We can show the information of the extracted model, the hidden representation, and the stored data and predictions.

[6]:
trainer.add_modelbases([CallTabMlpTorchWrapped(trainer)])
trainer.get_modelbase("CallTabMlpTorchWrapped").train(stderr_to_stdout=True)
trainer.get_leaderboard()

-------------Run CallTabMlpTorchWrapped-------------

Training TabMlp
{'EXTERN_WideDeep_TabMlp_WRAP': <tabensemb.model.widedeep.WideDeepWrapper object at 0x7f8f782182b0>}
Does the model support extracting hidden representation?: True
The dimension of the hidden representation: 100
dict_keys(['EXTERN_WideDeep_TabMlp', 'EXTERN_WideDeep_TabMlp_pred', 'EXTERN_WideDeep_TabMlp_hidden'])
The dimensions of the batched hidden representation: torch.Size([238, 100])
Training mse loss: 10.17037
dict_keys(['EXTERN_WideDeep_TabMlp', 'EXTERN_WideDeep_TabMlp_pred', 'EXTERN_WideDeep_TabMlp_hidden'])
The dimensions of the batched hidden representation: torch.Size([80, 100])
Validation mse loss: 11.66271
dict_keys(['EXTERN_WideDeep_TabMlp', 'EXTERN_WideDeep_TabMlp_pred', 'EXTERN_WideDeep_TabMlp_hidden'])
The dimensions of the batched hidden representation: torch.Size([80, 100])
Testing mse loss: 6.43856
Trainer saved. To load the trainer, run trainer = load_trainer(path='/tmp/tmpvlx3s8em/output/auto-mpg/2023-09-23-20-41-06-0_UserInputConfig/trainer.pkl')

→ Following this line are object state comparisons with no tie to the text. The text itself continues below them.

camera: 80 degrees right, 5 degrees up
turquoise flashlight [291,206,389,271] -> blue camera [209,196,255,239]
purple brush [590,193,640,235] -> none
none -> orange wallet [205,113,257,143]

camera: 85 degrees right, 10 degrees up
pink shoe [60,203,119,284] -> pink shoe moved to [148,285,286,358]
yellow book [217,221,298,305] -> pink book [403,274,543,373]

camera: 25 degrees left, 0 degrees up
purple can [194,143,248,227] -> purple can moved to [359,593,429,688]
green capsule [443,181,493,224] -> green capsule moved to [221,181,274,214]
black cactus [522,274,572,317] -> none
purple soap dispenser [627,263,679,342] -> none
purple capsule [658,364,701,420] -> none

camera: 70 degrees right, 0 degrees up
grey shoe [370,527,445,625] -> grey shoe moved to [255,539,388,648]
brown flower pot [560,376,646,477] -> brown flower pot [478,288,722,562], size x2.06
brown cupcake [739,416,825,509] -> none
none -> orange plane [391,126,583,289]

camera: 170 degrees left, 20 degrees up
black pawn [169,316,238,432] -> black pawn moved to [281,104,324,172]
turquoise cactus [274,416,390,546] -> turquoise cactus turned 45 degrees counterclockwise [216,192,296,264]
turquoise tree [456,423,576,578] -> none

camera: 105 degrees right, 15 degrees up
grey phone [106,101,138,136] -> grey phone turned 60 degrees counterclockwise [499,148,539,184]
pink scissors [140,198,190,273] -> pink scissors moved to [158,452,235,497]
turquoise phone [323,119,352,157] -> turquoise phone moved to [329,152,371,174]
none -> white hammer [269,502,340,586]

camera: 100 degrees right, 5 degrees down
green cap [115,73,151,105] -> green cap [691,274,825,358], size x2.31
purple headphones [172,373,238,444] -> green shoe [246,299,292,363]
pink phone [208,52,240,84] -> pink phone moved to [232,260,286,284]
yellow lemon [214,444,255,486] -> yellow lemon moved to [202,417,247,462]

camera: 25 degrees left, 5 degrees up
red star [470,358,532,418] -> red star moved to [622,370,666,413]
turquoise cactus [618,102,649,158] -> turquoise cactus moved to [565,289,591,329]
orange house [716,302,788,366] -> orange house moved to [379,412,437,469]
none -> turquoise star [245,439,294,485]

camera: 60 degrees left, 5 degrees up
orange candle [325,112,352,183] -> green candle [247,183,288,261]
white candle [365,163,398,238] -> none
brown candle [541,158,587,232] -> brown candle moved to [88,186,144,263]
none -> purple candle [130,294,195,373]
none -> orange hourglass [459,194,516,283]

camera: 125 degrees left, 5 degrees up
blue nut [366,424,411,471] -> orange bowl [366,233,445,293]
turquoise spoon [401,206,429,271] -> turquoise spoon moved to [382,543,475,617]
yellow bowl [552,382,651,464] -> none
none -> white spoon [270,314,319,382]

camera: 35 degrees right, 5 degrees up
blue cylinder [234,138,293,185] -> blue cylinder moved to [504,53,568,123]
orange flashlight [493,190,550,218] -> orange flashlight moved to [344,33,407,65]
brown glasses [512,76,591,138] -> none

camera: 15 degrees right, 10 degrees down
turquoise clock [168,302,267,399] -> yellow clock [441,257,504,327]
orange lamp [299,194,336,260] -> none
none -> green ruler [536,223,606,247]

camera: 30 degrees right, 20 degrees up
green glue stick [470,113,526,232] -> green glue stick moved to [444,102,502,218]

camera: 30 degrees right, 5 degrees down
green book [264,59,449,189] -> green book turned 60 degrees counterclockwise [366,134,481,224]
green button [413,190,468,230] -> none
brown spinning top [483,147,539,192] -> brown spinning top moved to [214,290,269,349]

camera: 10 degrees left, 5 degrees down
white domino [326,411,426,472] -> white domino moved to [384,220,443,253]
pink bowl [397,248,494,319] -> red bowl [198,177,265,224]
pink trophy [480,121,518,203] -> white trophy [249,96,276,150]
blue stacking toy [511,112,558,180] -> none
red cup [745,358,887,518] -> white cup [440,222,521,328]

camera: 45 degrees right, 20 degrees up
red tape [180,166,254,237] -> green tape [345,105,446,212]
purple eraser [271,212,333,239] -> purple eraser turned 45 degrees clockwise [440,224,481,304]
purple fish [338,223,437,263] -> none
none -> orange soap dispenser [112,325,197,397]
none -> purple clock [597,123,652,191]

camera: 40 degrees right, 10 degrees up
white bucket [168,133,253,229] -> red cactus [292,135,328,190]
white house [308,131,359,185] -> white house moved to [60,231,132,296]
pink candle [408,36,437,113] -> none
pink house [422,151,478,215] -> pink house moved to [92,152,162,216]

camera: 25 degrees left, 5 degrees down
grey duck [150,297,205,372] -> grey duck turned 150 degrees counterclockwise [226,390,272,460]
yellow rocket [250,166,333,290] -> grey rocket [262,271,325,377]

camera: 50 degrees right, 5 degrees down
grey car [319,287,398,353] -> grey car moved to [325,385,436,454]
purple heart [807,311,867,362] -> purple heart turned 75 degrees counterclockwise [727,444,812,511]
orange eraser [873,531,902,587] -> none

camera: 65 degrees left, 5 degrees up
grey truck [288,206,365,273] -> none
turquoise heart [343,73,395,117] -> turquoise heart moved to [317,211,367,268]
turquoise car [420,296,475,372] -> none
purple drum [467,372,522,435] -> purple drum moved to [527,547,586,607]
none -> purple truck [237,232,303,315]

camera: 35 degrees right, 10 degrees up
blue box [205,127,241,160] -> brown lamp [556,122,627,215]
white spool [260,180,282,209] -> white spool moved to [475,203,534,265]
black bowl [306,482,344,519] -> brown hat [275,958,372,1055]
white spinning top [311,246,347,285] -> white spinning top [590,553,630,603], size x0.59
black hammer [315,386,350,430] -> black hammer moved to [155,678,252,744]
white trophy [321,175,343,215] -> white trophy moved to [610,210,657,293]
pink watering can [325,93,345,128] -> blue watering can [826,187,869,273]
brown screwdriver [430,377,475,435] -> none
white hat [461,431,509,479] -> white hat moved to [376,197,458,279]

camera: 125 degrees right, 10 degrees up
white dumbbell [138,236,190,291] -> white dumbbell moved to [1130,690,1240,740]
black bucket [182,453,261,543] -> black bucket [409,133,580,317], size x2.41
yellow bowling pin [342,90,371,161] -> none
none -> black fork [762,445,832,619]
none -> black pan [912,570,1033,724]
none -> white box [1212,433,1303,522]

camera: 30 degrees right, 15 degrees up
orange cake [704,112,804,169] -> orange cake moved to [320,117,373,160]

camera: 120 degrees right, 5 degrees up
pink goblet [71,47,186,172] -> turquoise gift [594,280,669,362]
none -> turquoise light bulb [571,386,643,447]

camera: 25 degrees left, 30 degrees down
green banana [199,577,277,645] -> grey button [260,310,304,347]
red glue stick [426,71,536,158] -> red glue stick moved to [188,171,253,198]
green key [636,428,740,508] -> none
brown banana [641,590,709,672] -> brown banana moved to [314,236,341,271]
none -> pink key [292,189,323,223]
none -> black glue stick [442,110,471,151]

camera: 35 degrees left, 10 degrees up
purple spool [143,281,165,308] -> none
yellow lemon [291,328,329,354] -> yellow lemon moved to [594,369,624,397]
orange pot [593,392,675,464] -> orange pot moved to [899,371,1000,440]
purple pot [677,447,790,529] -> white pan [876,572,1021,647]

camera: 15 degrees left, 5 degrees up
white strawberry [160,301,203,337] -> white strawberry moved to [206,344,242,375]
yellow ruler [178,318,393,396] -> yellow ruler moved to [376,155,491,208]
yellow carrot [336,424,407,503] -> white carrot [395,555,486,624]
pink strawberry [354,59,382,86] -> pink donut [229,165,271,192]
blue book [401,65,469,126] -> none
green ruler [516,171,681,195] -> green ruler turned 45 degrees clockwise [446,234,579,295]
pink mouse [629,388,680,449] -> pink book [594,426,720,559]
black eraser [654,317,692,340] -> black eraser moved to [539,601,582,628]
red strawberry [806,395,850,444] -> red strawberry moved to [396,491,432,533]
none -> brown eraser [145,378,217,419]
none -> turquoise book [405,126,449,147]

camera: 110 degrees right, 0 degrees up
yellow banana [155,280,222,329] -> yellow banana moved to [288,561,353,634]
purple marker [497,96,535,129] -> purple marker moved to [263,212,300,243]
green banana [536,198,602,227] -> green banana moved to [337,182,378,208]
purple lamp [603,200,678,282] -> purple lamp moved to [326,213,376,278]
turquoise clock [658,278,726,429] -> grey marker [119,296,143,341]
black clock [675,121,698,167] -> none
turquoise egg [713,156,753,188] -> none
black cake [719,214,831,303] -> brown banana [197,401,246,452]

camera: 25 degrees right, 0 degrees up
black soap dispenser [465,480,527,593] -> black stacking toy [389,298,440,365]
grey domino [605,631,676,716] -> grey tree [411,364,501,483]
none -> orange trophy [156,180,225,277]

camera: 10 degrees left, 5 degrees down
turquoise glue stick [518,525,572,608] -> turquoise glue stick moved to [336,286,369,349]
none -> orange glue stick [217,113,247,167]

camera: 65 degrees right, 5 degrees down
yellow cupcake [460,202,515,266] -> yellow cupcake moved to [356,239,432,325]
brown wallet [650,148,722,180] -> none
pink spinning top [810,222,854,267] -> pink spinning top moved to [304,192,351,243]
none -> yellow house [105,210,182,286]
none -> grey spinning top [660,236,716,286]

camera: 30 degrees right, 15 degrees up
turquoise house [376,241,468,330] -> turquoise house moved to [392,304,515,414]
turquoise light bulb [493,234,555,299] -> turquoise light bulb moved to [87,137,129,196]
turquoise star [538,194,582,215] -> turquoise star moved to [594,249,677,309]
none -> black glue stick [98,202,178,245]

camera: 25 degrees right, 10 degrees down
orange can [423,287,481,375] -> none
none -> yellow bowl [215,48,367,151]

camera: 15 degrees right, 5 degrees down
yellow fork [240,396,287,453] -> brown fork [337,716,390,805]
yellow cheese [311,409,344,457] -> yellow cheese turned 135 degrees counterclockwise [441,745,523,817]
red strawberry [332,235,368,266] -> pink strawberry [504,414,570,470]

-------------CallTabMlpTorchWrapped End-------------

WideDeep metrics
TabMlp 1/1
CallTabMlp metrics
TabMlp 1/1
CallTabMlpTorch metrics
TabMlp 1/1
CallTabMlpTorchWrapped metrics
TabMlp 1/1
dict_keys(['EXTERN_WideDeep_TabMlp', 'EXTERN_WideDeep_TabMlp_pred', 'EXTERN_WideDeep_TabMlp_hidden'])
The dimensions of the batched hidden representation: torch.Size([238, 100])
dict_keys(['EXTERN_WideDeep_TabMlp', 'EXTERN_WideDeep_TabMlp_pred', 'EXTERN_WideDeep_TabMlp_hidden'])
The dimensions of the batched hidden representation: torch.Size([80, 100])
dict_keys(['EXTERN_WideDeep_TabMlp', 'EXTERN_WideDeep_TabMlp_pred', 'EXTERN_WideDeep_TabMlp_hidden'])
The dimensions of the batched hidden representation: torch.Size([80, 100])
Trainer saved. To load the trainer, run trainer = load_trainer(path='/tmp/tmpvlx3s8em/output/auto-mpg/2023-09-23-20-41-06-0_UserInputConfig/trainer.pkl')
[6]:
Program Model Training RMSE Training MSE Training MAE Training MAPE Training R2 Training MEDIAN_ABSOLUTE_ERROR Training EXPLAINED_VARIANCE_SCORE Testing RMSE ... Testing R2 Testing MEDIAN_ABSOLUTE_ERROR Testing EXPLAINED_VARIANCE_SCORE Validation RMSE Validation MSE Validation MAE Validation MAPE Validation R2 Validation MEDIAN_ABSOLUTE_ERROR Validation EXPLAINED_VARIANCE_SCORE
0 WideDeep TabMlp 3.189102 10.170372 2.318564 0.096454 0.842218 1.669983 0.859805 2.537431 ... 0.88025 1.767459 0.900587 3.415071 11.662707 2.539188 0.116035 0.791657 1.90416 0.806152
1 CallTabMlp TabMlp 3.189102 10.170372 2.318564 0.096454 0.842218 1.669983 0.859805 2.537431 ... 0.88025 1.767459 0.900587 3.415071 11.662707 2.539188 0.116035 0.791657 1.90416 0.806152
2 CallTabMlpTorch TabMlp 3.189102 10.170372 2.318564 0.096454 0.842218 1.669983 0.859805 2.537431 ... 0.88025 1.767459 0.900587 3.415071 11.662707 2.539188 0.116035 0.791657 1.90416 0.806152
3 CallTabMlpTorchWrapped TabMlp 3.189102 10.170372 2.318564 0.096454 0.842218 1.669983 0.859805 2.537431 ... 0.88025 1.767459 0.900587 3.415071 11.662707 2.539188 0.116035 0.791657 1.90416 0.806152

4 rows × 23 columns

Remark: If a model from the same TorchModel is required, the AbstractNN is extracted and passed as required_models. When calling call_required_model and get_hidden_state, you must pass the model_name argument.